День или два он грустил в отвлеченной манере после того, как она положила конец их связи с помощью письма, написанного ее школьным почерком. Она патетически переоценивала его эмоциональную вовлеченность в их отношения. И тогда он понял, что тоже переоценивал ее вовлеченность. Так же, как он намеревался удовлетворить свою давнишнюю фантазию, она удовлетворяла собственную , ничуть не менее эгоистичную. Не считая того, что ей было девятнадцать или двадцать и ей по возрасту полагалось себялюбие, она еще, должно быть, не понимала, как легко и как надолго можно причинить боль человеку, тогда как он был старше ее больше чем на десять лет и должен был бы уже усвоить такие вещи.
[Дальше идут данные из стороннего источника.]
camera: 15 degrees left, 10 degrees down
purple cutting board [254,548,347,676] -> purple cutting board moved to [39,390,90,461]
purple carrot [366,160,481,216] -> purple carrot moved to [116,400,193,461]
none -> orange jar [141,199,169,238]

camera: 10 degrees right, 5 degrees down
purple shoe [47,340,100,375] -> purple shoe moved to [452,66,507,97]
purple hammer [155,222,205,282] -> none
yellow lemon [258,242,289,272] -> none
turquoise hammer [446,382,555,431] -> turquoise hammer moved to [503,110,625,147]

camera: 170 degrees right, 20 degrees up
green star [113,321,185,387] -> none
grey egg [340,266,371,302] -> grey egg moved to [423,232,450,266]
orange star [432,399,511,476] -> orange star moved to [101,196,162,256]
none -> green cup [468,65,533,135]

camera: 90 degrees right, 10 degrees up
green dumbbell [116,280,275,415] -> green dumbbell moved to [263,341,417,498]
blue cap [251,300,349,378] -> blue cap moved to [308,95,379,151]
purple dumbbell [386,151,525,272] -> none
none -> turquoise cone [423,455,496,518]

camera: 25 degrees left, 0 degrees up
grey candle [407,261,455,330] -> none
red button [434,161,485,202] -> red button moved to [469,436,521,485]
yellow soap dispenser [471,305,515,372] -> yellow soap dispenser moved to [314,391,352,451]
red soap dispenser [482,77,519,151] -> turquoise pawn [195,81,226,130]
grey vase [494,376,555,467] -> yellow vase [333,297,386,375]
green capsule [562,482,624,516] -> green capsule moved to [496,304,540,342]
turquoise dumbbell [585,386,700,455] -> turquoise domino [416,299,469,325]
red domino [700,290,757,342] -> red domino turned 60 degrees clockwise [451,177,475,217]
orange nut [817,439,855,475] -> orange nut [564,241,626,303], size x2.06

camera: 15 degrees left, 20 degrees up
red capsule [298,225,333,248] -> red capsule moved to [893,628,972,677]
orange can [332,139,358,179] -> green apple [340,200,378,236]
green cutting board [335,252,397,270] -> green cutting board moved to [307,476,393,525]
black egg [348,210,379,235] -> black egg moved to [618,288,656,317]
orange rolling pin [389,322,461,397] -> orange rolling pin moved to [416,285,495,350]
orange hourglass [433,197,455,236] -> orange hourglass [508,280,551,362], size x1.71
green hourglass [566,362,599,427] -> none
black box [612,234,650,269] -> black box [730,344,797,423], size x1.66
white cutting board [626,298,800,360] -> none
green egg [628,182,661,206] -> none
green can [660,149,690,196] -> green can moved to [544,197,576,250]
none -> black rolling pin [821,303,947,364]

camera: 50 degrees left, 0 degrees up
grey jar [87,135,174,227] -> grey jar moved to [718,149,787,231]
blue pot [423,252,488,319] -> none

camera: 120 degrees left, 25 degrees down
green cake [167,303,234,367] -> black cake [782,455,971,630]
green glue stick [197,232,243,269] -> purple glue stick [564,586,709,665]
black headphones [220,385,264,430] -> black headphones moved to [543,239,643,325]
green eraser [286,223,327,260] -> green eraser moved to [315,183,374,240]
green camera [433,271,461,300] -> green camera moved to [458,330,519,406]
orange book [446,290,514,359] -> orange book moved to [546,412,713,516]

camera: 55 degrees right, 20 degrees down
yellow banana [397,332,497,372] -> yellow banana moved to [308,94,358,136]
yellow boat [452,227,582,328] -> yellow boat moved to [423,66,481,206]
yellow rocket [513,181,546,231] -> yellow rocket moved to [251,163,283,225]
Только когда он увидел ее, вскоре после расставания, в объятиях какого-то студента – какого-то мальчишки, то на секунду испытал что-то похожее на боль, что-то набоковское, губительное, когда заметил их вместе во дворе, залитом весенним солнцем.
Хотя к тому времени он уже завязал отношения с Эрикой, медиевистом-латинистом из Ориэль-колледжа. Но и эти отношения также продлились недолго.
Дни, проведенные в Лондоне, истощили его. Не только встреча с Макинтайром. Он встречался и со своим издателем. А еще выступал на симпозиуме по фонетическим изменениям в староанглийском в УКЛ. Ох уж эта социальная активность. Он повидался с Эммануэлем – низкорослым высокомерным итальянцем, филологом, закончившим докторскую диссертацию несколько лет назад и работавшим теперь в Лондоне адвокатом. Эммануэль спрашивал насчет Валерии, как у них все обстоит. Он познакомился с ней на вечеринке у Мани, в прошлом сентябре.
– Я не знаю, – сказал он. – Как-то более или менее. Кажется. Мы встречаемся. Я не знаю.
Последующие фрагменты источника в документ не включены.